• _Exercise objective_:
Return each record shown beneath, word for word.

== == ==

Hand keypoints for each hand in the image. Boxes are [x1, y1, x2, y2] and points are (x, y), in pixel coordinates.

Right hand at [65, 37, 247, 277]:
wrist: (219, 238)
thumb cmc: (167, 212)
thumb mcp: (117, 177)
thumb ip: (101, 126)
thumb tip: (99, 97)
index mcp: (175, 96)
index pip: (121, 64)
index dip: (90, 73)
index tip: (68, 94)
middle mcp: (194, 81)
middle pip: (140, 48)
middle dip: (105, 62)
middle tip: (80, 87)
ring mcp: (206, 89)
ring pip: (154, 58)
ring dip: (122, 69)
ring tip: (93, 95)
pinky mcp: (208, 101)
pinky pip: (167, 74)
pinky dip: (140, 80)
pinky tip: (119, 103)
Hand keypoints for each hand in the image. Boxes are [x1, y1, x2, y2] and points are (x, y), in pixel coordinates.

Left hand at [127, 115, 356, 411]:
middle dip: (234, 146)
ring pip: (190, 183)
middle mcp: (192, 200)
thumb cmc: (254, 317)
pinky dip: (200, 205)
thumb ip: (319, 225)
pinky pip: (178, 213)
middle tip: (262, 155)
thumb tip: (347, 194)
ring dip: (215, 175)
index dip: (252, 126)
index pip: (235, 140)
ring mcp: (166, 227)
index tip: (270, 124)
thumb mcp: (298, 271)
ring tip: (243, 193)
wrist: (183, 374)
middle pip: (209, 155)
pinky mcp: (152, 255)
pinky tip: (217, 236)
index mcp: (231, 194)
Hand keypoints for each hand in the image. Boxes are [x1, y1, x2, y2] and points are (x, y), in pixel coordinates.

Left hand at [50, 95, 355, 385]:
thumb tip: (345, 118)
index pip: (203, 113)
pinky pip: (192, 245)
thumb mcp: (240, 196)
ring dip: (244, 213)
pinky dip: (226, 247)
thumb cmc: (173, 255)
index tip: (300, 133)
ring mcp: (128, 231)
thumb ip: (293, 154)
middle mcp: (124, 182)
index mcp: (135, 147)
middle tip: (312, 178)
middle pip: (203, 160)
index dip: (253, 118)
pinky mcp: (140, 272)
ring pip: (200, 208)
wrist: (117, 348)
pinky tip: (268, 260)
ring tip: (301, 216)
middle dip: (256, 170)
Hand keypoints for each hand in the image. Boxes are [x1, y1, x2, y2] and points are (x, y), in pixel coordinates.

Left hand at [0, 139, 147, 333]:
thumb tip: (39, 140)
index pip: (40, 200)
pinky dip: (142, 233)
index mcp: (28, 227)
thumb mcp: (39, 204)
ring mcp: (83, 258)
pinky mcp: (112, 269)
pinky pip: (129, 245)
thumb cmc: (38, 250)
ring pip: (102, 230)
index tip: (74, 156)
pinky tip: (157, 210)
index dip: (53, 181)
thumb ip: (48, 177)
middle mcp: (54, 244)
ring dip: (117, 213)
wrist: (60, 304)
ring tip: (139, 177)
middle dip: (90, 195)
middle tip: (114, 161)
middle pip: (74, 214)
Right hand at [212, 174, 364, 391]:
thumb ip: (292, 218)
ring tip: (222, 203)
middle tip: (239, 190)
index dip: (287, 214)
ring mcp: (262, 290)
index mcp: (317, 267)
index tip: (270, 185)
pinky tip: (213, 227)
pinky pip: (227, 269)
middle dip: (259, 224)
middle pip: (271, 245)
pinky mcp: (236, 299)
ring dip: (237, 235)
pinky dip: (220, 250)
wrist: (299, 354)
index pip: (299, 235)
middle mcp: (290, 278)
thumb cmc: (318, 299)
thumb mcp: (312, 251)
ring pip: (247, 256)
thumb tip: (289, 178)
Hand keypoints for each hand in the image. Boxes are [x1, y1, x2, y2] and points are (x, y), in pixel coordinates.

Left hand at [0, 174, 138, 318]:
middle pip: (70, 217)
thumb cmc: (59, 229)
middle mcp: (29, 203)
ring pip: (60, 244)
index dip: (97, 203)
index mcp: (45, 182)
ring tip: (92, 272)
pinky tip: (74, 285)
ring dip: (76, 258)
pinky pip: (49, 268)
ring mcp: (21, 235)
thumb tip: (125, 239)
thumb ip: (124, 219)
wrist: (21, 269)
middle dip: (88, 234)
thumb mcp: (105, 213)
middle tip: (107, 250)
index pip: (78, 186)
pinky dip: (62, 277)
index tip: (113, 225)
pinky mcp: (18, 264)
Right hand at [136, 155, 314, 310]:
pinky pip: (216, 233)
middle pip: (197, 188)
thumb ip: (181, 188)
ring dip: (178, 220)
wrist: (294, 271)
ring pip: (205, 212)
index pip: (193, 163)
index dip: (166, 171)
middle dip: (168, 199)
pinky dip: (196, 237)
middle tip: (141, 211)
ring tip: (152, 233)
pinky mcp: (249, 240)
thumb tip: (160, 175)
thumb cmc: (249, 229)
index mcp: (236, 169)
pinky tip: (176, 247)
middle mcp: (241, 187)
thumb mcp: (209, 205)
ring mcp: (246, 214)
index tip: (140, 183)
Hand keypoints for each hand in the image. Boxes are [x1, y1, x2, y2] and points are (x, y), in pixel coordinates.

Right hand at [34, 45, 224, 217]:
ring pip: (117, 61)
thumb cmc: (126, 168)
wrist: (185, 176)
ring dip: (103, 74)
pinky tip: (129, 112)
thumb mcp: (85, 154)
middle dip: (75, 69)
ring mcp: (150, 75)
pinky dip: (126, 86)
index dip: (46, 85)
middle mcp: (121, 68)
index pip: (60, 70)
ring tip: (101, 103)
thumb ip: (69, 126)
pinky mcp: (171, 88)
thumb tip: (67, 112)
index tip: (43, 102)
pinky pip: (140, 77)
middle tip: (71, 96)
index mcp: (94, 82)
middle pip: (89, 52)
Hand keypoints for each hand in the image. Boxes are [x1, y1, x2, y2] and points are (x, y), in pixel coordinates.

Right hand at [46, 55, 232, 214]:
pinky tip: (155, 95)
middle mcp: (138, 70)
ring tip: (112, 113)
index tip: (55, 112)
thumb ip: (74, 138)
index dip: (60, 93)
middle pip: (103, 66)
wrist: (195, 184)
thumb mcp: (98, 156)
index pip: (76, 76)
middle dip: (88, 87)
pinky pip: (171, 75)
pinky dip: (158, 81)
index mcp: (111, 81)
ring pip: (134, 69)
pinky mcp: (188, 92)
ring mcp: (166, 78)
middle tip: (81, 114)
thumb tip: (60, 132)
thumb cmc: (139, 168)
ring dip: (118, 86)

== == ==

• _Result of the task_:
Hand keypoints for each hand in the image. Boxes are [x1, y1, x2, y2] and points are (x, y), in pixel coordinates.

Right hand at [65, 37, 247, 277]:
wrist: (219, 238)
thumb cmc: (167, 212)
thumb mcp: (117, 177)
thumb ip: (101, 126)
thumb tip: (99, 97)
index mcp: (175, 96)
index pip: (121, 64)
index dip: (90, 73)
index tip: (68, 94)
middle mcp: (194, 81)
middle pip: (140, 48)
middle dip: (105, 62)
middle tip: (80, 87)
ring mcp: (206, 89)
ring pip: (154, 58)
ring dip: (122, 69)
ring tip: (93, 95)
pinky mcp: (208, 101)
pinky pip: (167, 74)
pinky dip: (140, 80)
pinky tip: (119, 103)
Hand keypoints for each hand in the image. Boxes are [x1, y1, x2, y2] and points are (x, y), in pixel coordinates.

Left hand at [127, 115, 356, 411]:
middle dip: (234, 146)
ring pip: (190, 183)
middle mcp: (192, 200)
thumb cmc: (254, 317)
pinky dip: (200, 205)
thumb ip: (319, 225)
pinky pip: (178, 213)
middle tip: (262, 155)
thumb tip: (347, 194)
ring dip: (215, 175)
index dip: (252, 126)
index pip: (235, 140)
ring mcp: (166, 227)
index tip: (270, 124)
thumb mcp: (298, 271)
ring tip: (243, 193)
wrist: (183, 374)
middle pip: (209, 155)
pinky mcp: (152, 255)
pinky tip: (217, 236)
index mcp: (231, 194)
Hand keypoints for each hand in the image. Boxes are [x1, y1, x2, y2] and points are (x, y), in pixel coordinates.

Left hand at [50, 95, 355, 385]:
thumb tip: (345, 118)
index pip: (203, 113)
pinky pip: (192, 245)
thumb mcp: (240, 196)
ring dip: (244, 213)
pinky dip: (226, 247)
thumb cmc: (173, 255)
index tip: (300, 133)
ring mcp: (128, 231)
thumb ip: (293, 154)
middle mcp: (124, 182)
index mcp: (135, 147)
middle tip: (312, 178)
middle pip: (203, 160)
index dip: (253, 118)
pinky mcp: (140, 272)
ring pip: (200, 208)
wrist: (117, 348)
pinky tip: (268, 260)
ring tip: (301, 216)
middle dip: (256, 170)
Hand keypoints for each hand in the image. Boxes are [x1, y1, x2, y2] and points are (x, y), in pixel coordinates.

Left hand at [0, 139, 147, 333]:
thumb tip: (39, 140)
index pip: (40, 200)
pinky dip: (142, 233)
index mcp: (28, 227)
thumb mcp: (39, 204)
ring mcp: (83, 258)
pinky mcp: (112, 269)
pinky pip: (129, 245)
thumb cmc: (38, 250)
ring pip: (102, 230)
index tip: (74, 156)
pinky tip: (157, 210)
index dip: (53, 181)
thumb ip: (48, 177)
middle mcp: (54, 244)
ring dip: (117, 213)
wrist: (60, 304)
ring tip: (139, 177)
middle dip: (90, 195)
middle tip: (114, 161)
middle pip: (74, 214)
Right hand at [212, 174, 364, 391]:
thumb ip: (292, 218)
ring tip: (222, 203)
middle tip: (239, 190)
index dip: (287, 214)
ring mcp: (262, 290)
index mcp: (317, 267)
index tip: (270, 185)
pinky tip: (213, 227)
pinky pip: (227, 269)
middle dip: (259, 224)
middle pip: (271, 245)
pinky mcp: (236, 299)
ring dip: (237, 235)
pinky dip: (220, 250)
wrist: (299, 354)
index pip: (299, 235)
middle mcp: (290, 278)
thumb cmc: (318, 299)
thumb mcp: (312, 251)
ring pip: (247, 256)
thumb tip: (289, 178)
Hand keypoints for each hand in the image. Boxes are [x1, y1, x2, y2] and points are (x, y), in pixel coordinates.

Left hand at [0, 174, 138, 318]:
middle pip: (70, 217)
thumb cmc: (59, 229)
middle mcp: (29, 203)
ring pip: (60, 244)
index dip: (97, 203)
index mcp: (45, 182)
ring tip: (92, 272)
pinky tip: (74, 285)
ring dip: (76, 258)
pinky pip: (49, 268)
ring mcp: (21, 235)
thumb tip: (125, 239)
thumb ip: (124, 219)
wrist: (21, 269)
middle dip: (88, 234)
thumb mcp: (105, 213)
middle tip: (107, 250)
index pip: (78, 186)
pinky dip: (62, 277)
index tip: (113, 225)
pinky mcp: (18, 264)
Right hand at [136, 155, 314, 310]:
pinky pip: (216, 233)
middle pip: (197, 188)
thumb ip: (181, 188)
ring dip: (178, 220)
wrist: (294, 271)
ring pip: (205, 212)
index pip: (193, 163)
index dip: (166, 171)
middle dip: (168, 199)
pinky dip: (196, 237)
middle tip: (141, 211)
ring tip: (152, 233)
pinky mcp: (249, 240)
thumb tip: (160, 175)
thumb cmc: (249, 229)
index mcp: (236, 169)
pinky tip: (176, 247)
middle mcp: (241, 187)
thumb mcp: (209, 205)
ring mcp: (246, 214)
index tip: (140, 183)
Hand keypoints for each hand in the image. Boxes are [x1, y1, x2, y2] and points are (x, y), in pixel coordinates.

Right hand at [34, 45, 224, 217]:
ring pip: (117, 61)
thumb cmc: (126, 168)
wrist: (185, 176)
ring dip: (103, 74)
pinky tip: (129, 112)
thumb mcp: (85, 154)
middle dip: (75, 69)
ring mcp: (150, 75)
pinky dip: (126, 86)
index dip: (46, 85)
middle mcp: (121, 68)
index pip: (60, 70)
ring tip: (101, 103)
thumb ip: (69, 126)
pinky mcp: (171, 88)
thumb tip: (67, 112)
index tip: (43, 102)
pinky pip: (140, 77)
middle tip: (71, 96)
index mcp: (94, 82)
middle pip: (89, 52)
Hand keypoints for each hand in the image. Boxes are [x1, y1, x2, y2] and points are (x, y), in pixel coordinates.

Right hand at [46, 55, 232, 214]:
pinky tip: (155, 95)
middle mcp: (138, 70)
ring tip: (112, 113)
index tip: (55, 112)
thumb ip: (74, 138)
index dip: (60, 93)
middle pip: (103, 66)
wrist: (195, 184)
thumb mcp: (98, 156)
index pip: (76, 76)
middle dip: (88, 87)
pinky pip: (171, 75)
pinky dip: (158, 81)
index mcp: (111, 81)
ring pip: (134, 69)
pinky mcp: (188, 92)
ring mcp: (166, 78)
middle tip: (81, 114)
thumb tip: (60, 132)
thumb cmc: (139, 168)
ring dip: (118, 86)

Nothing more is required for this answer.